На ней был красный джемпер с высоким воротником, поднятым до самых ушей. Это выглядело как-то по-детски. Она могла бы работать в любом доме моделей. Я отметила это так, как человек отмечает про себя красоту какого-нибудь насекомого.
Он не должен был приводить ее туда! В каком-то смысле это было наше с ним кафе. Единственное, что принадлежало нам обоим. Иногда мы, словно случайно, встречались там, когда он возвращался с работы. И никогда не задерживались надолго. Я всегда приходила первая, потом приходил он и громко говорил:
— Вот неожиданность! Рад тебя видеть! — На тот случай, если бы в кафе оказался кто-то знакомый.
И я, подыгрывала ему:
— Садись сюда, если хочешь.
Он садился, и мы болтали о посторонних вещах, чтобы никто ничего не заподозрил. Например, о делах на работе.

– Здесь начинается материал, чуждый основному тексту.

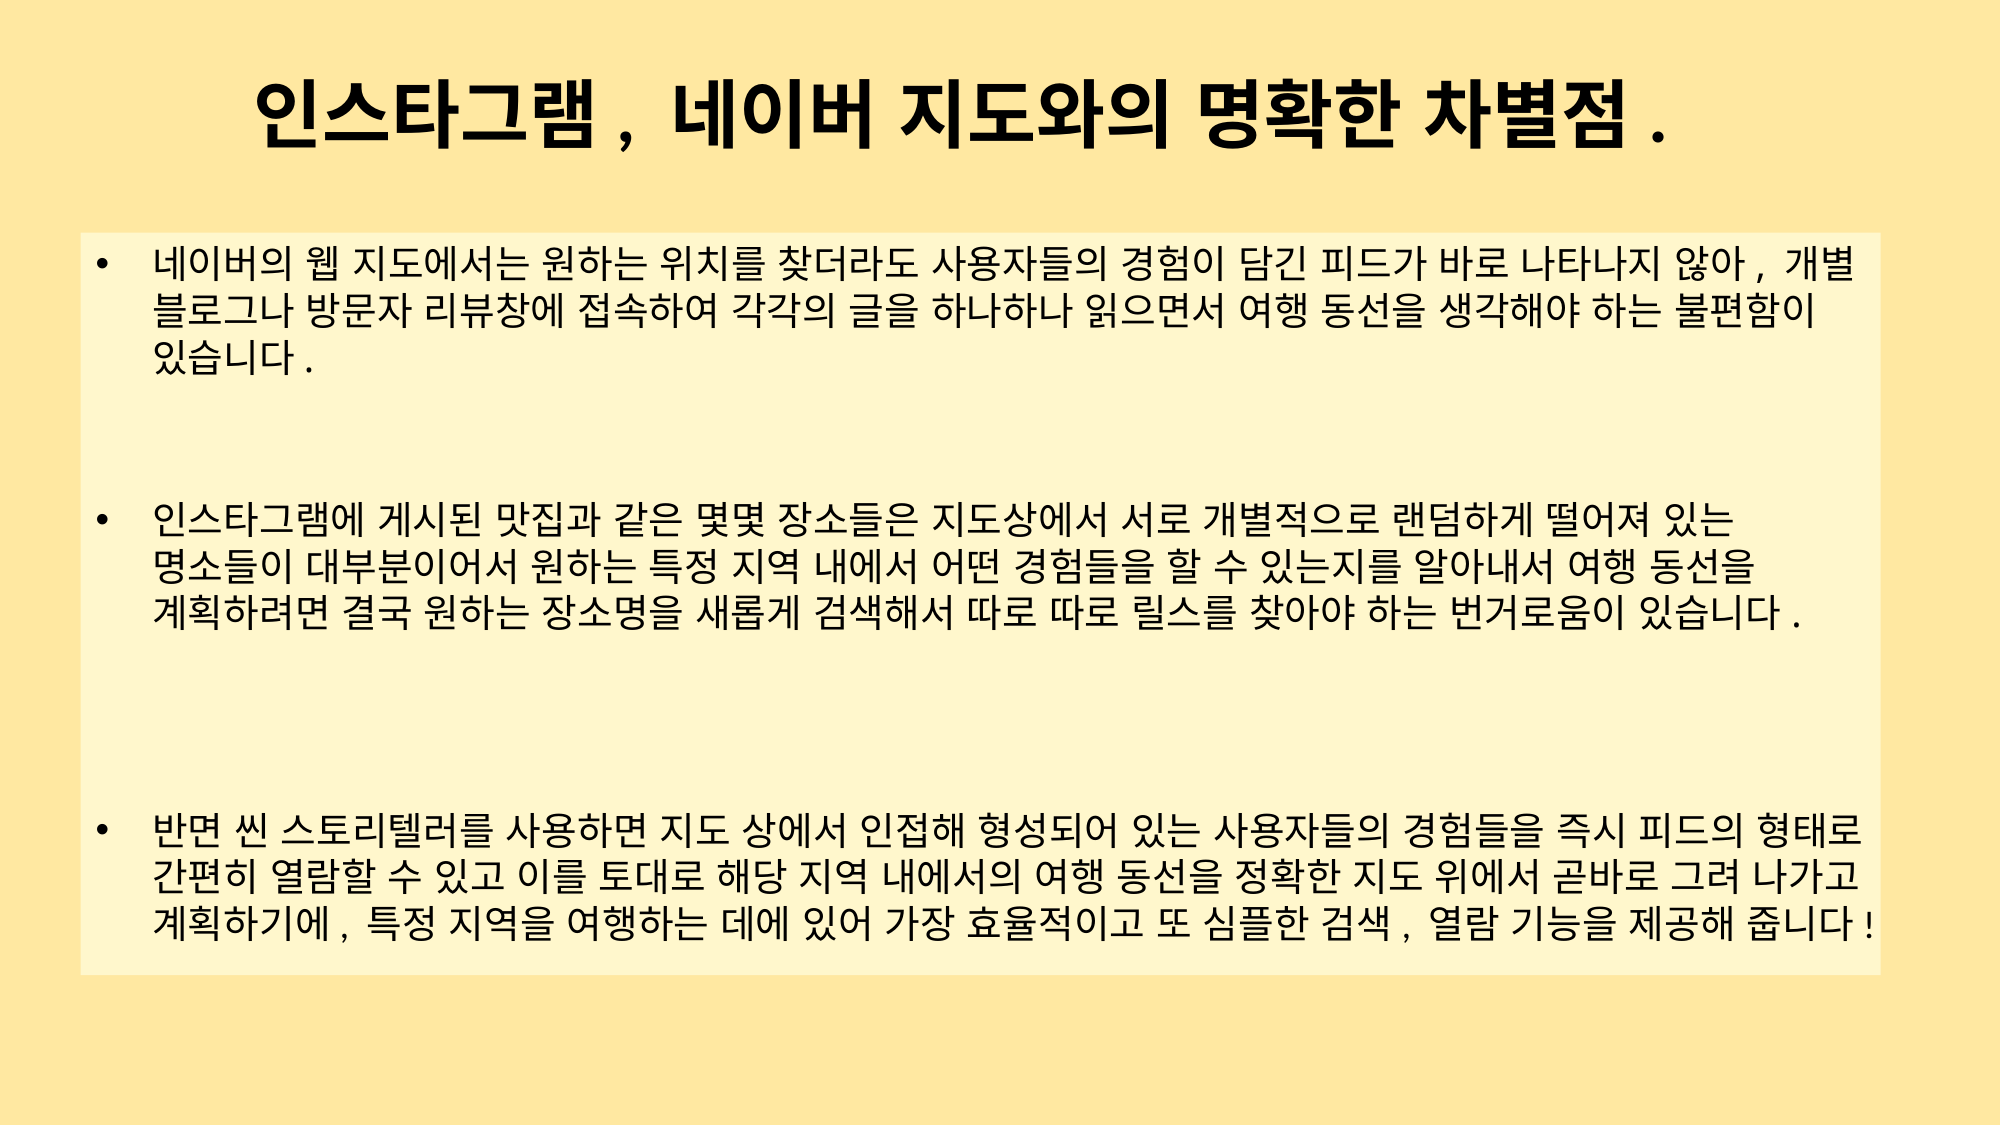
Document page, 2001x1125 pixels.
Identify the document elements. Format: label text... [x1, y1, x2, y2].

list 네이버의 웹 지도에서는 원하는 위치를 찾더라도 사용자들의 경험이 담긴 피드가 바로 나타나지 않아, 개별 블로그나 방문자 리뷰창에 접속하여 각각의 글을 하나하나 읽으면서 여행 동선을 생각해야 하는 불편함이 있습니다. 인스타그램에 게시된 맛집과 같은 몇몇 장소들은 지도상에서 서로 개별적으로 랜덤하게 떨어져 있는 명소들이 대부분이어서 원하는 특정 지역 내에서 어떤 경험들을 할 수 있는지를 알아내서 여행 동선을 계획하려면 결국 원하는 장소명을 새롭게 검색해서 따로 따로 릴스를 찾아야 하는 번거로움이 있습니다. 반면 씬 스토리텔러를 사용하면 지도 상에서 인접해 형성되어 있는 사용자들의 경험들을 즉시 피드의 형태로 간편히 열람할 수 있고 이를 토대로 해당 지역 내에서의 여행 동선을 정확한 지도 위에서 곧바로 그려 나가고 계획하기에, 특정 지역을 여행하는 데에 있어 가장 효율적이고 또 심플한 검색, 열람 기능을 제공해 줍니다! [80, 232, 1881, 976]
title 인스타그램, 네이버 지도와의 명확한 차별점. [61, 18, 1862, 207]
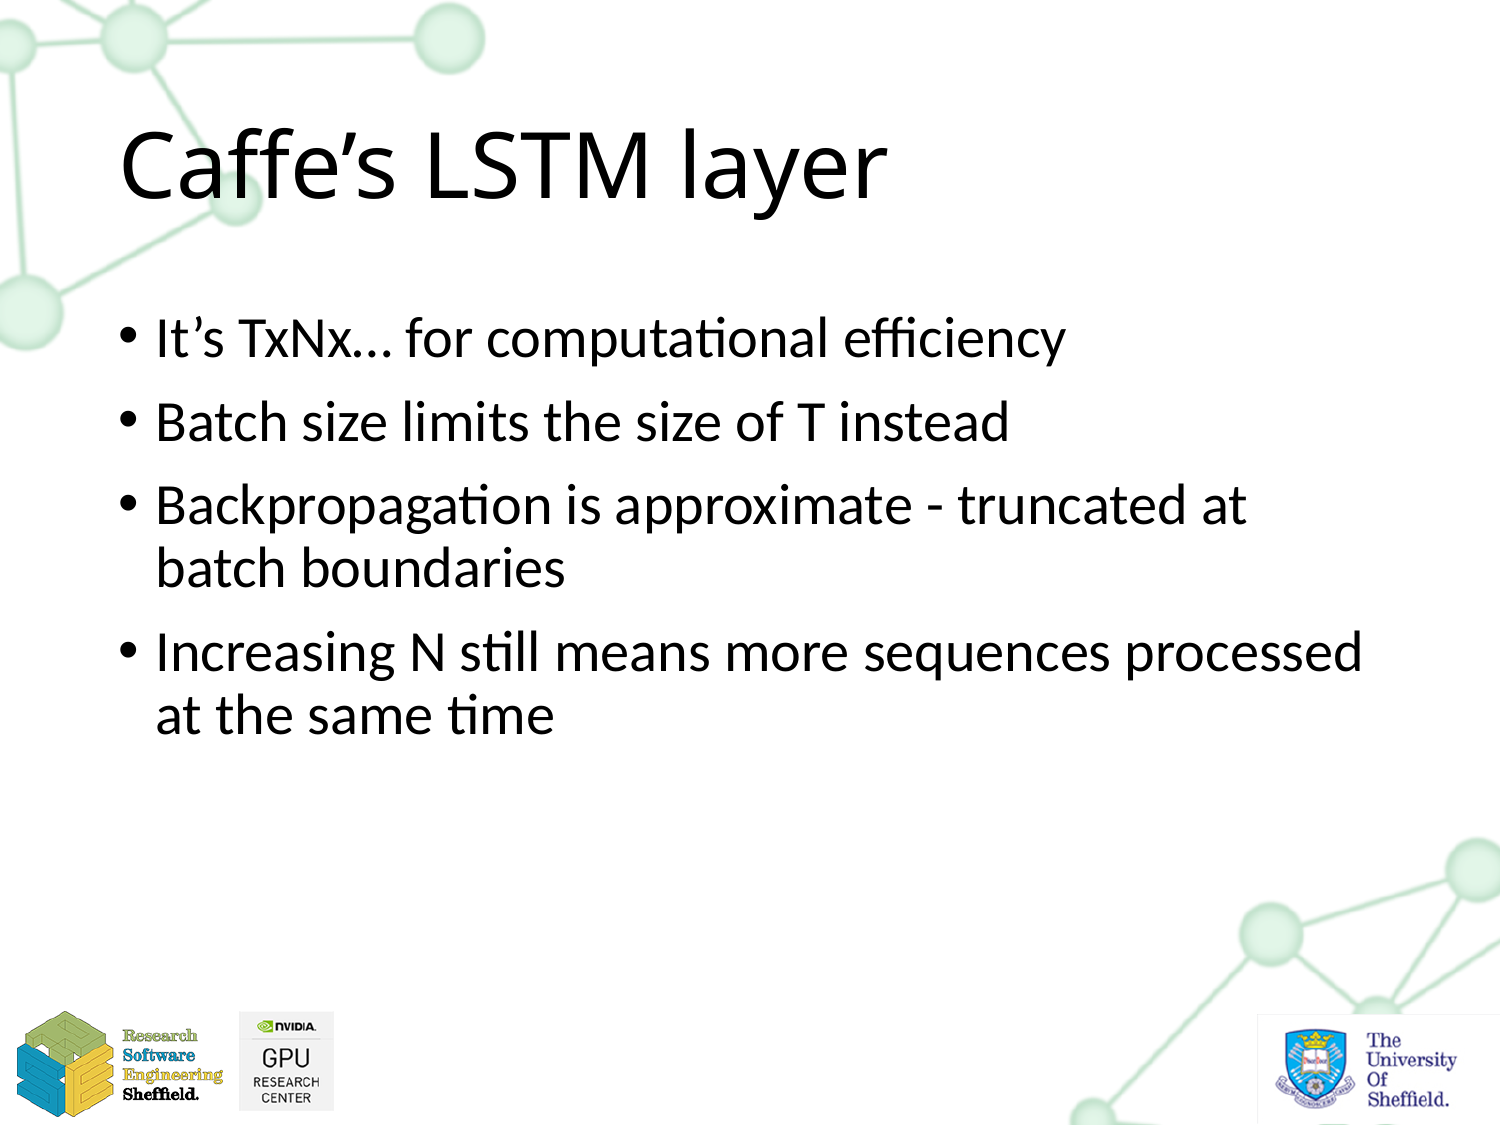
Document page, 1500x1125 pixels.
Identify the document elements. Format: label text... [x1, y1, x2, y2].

title Caffe’s LSTM layer [103, 59, 1397, 278]
list It’s TxNx… for computational efficiency Batch size limits the size of T instead Backpropagation is approximate - truncated at batch boundaries Increasing N still means more sequences processed at the same time [103, 299, 1397, 1014]
picture [0, 0, 1500, 1125]
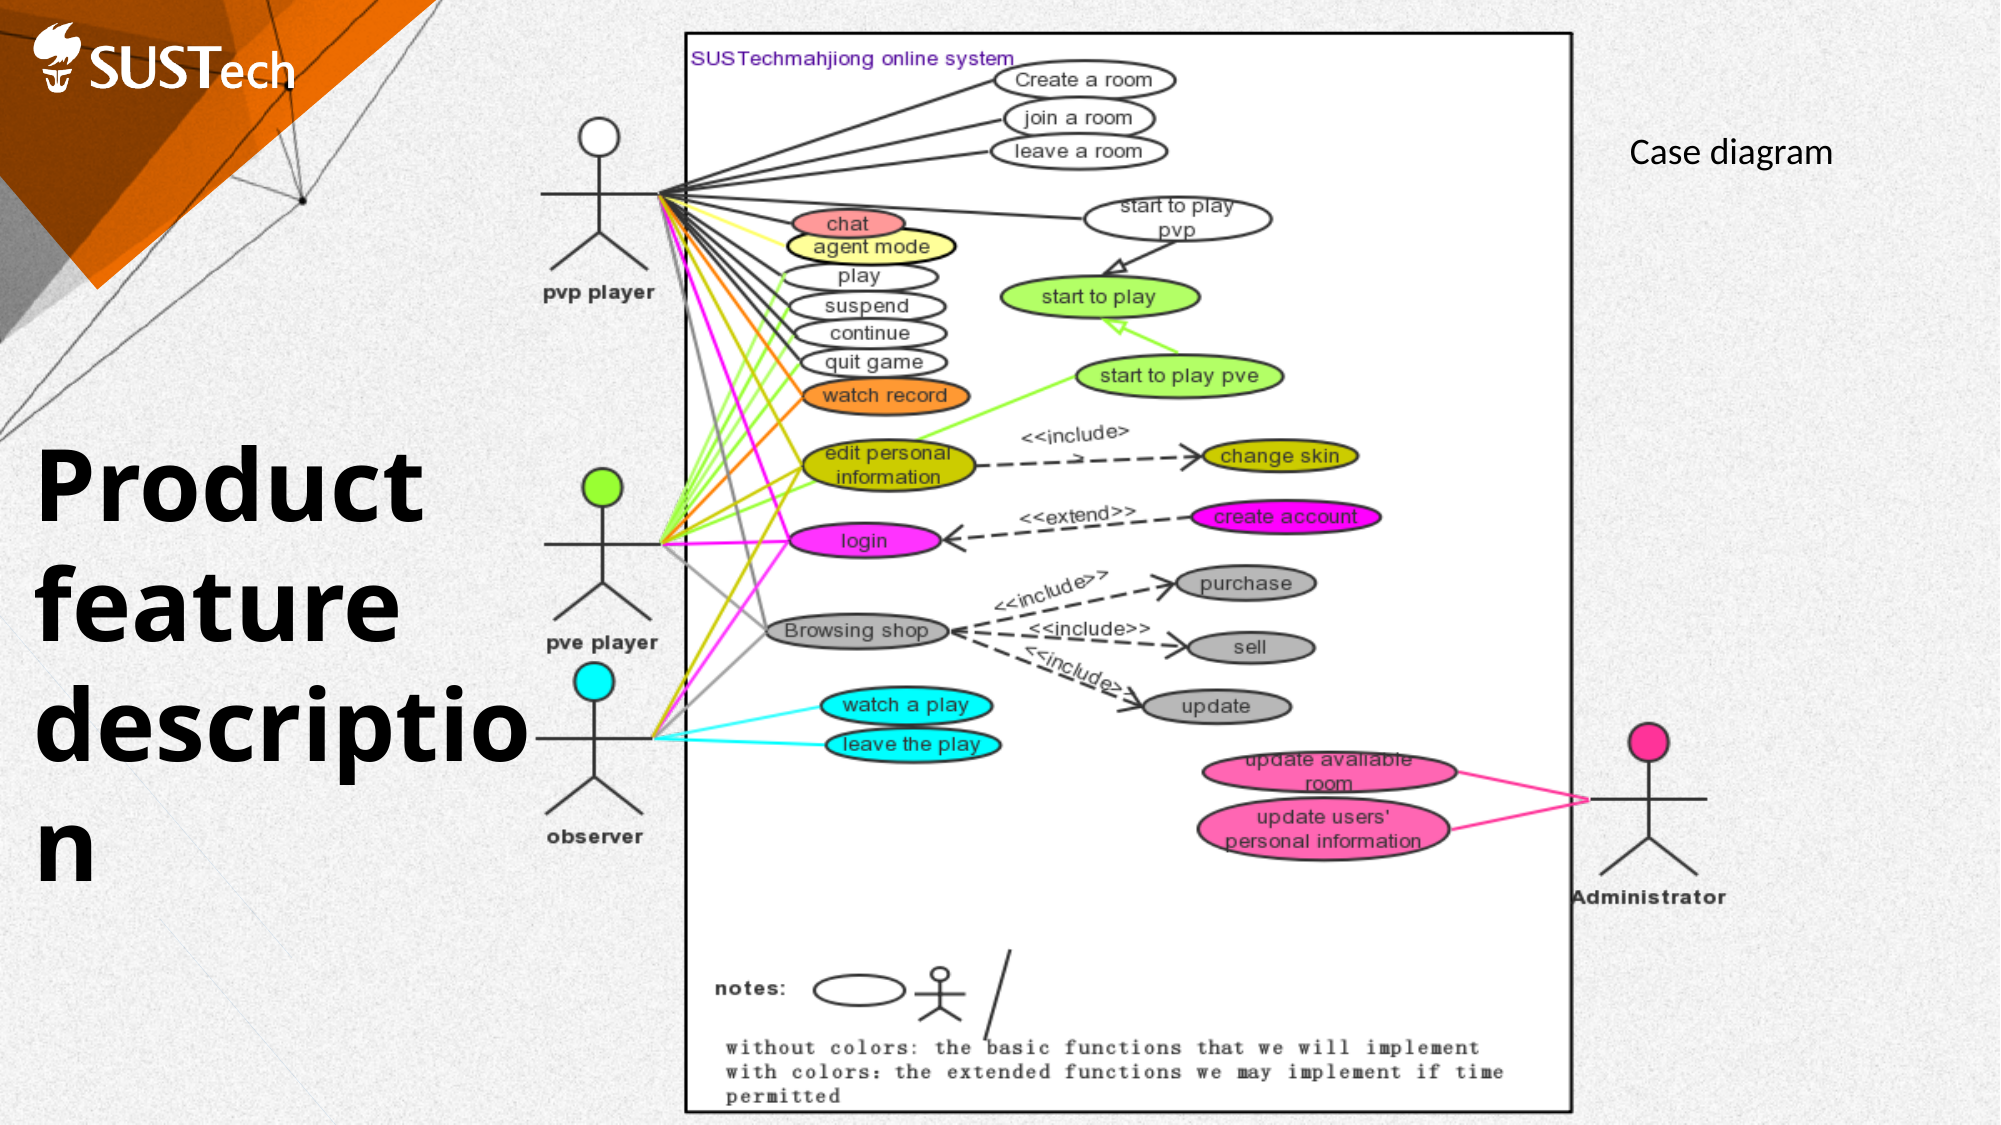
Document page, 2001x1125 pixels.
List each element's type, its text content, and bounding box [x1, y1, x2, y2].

text_box Case diagram [1811, 119, 1922, 180]
text_box Product feature description [18, 413, 441, 909]
picture [0, 0, 2000, 1125]
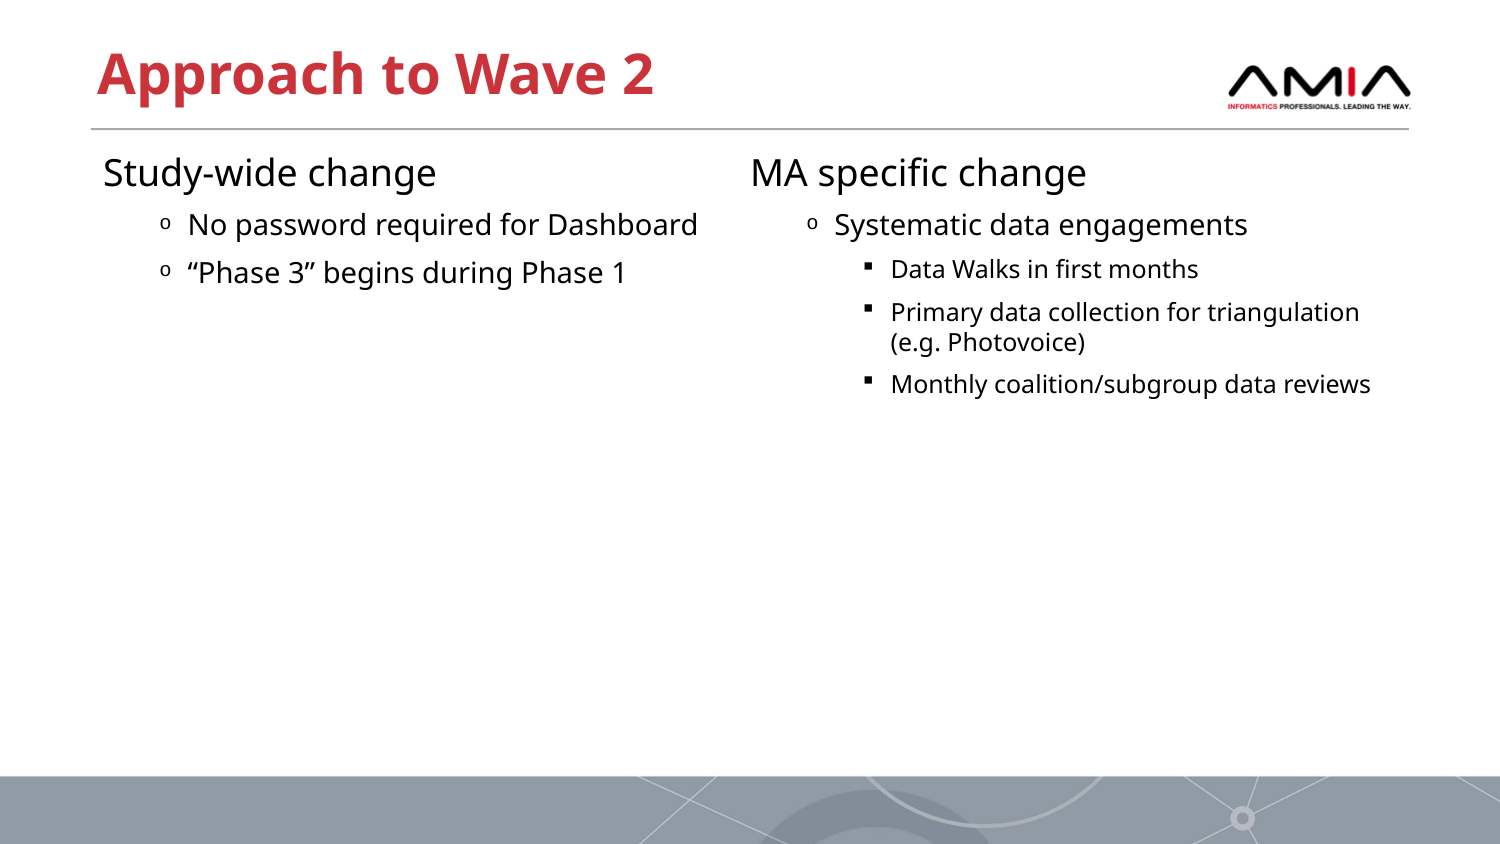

Я стояла там, пока она не загородилась ладонями, словно шорами, а Франк опустил глаза. Меня заметили. И мне стало стыдно. Я унизила не только себя, но и Франка. Окно кафе превратилось в подобие прозрачного занавеса открытой сцены. Мало того, что это противоречило правилам игры, это могло иметь последствия и для наших отношений. Я превратилась для него в угрозу. Вместо того, чтобы незаметно пройти дальше, не побеспокоив супругов, я остановилась и уставилась на них. Почему? Я претендовала на время, которое мне не принадлежало, и была ничуть не лучше женщины, крикнувшей профессору, что до следующей лекции осталось пять минут. Скорее даже хуже ее. С моей стороны это было предательство. Я не посчиталась с чувствами Франка. И, что уже вообще не лезло ни в какие ворота, это была месть.
Я заперла за собой дверь квартиры и аккуратно повесила пальто на вешалку у двери. Этому правилу я не изменяла. Сев на раскладной стул, я стянула с себя сапожки. А потом приготовила кофе, которого так и не выпила в «Арлекине». Вкус у кофе был горький. Кофеварку давно следовало почистить.
Я привыкла петь про себя перед сном. Наверное, многолетняя жизнь в большой общей спальне лишила меня способности петь громко, зато я научилась петь про себя. Овладев этим искусством, я даже чувствовала, как мелодия дрожит у меня в голове и на губах. Этого мне было достаточно. И я никому не мешала.
Однажды в передаче «Только классика» я слышала произведение, которое называлось «Послеполуденный отдых фавна» Клода Дебюсси. Динамик слегка хрипел. Это искажало музыку, но я не особенно расстроилась. Мокрые снежные хлопья медленно ложились на окно, выходящее на крышу, словно чья-то рука не ленилась бросать туда пригоршни снега в понравившемся ей ритме. Постепенно все стало белым.
Глупо надеяться, что это музыкальное произведение могло куда-то меня привести. И тем не менее, я записала название и имя композитора в блокноте, лежавшем на письменном столе, слева.
Я вспомнила про одну телепрограмму о двух писателях, которые неохотно и немного смущенно рассказывали о том, каким образом их книги в том сезоне стали бестселлерами. Создалось впечатление, будто они опасались, что зрители подумают: не нарочно ли они написали плохие книги только потому, что такие книги хорошо продаются. Писатели гордились своим успехом, но при этом чувствовали себя неловко. Впрочем, что значит неловко? Признаюсь, я бы не отказалась очутиться на их месте, в центре внимание. Однако, если бы такое чудо случилось, хватило ли бы у меня смелости выставить на всеобщее обозрение свой позор? Может ли писатель написать серьезную книгу, не выставив при этом на всеобщее обозрение самого себя? Или не может?
Было уже поздно. Я перестала писать и собиралась лечь. Погасив свет, я увидела перед собой тех счастливчиков, которые выступали по телевизору. И их книги. Они лежали штабелями во всех книжных магазинах. Я сама видела. Штабелями! Книги производили жалкое впечатление. Иначе и быть не могло. Это было, так сказать, принудительное питание.
Я попыталась напеть про себя отрывок из «Послеполуденного отдыха фавна».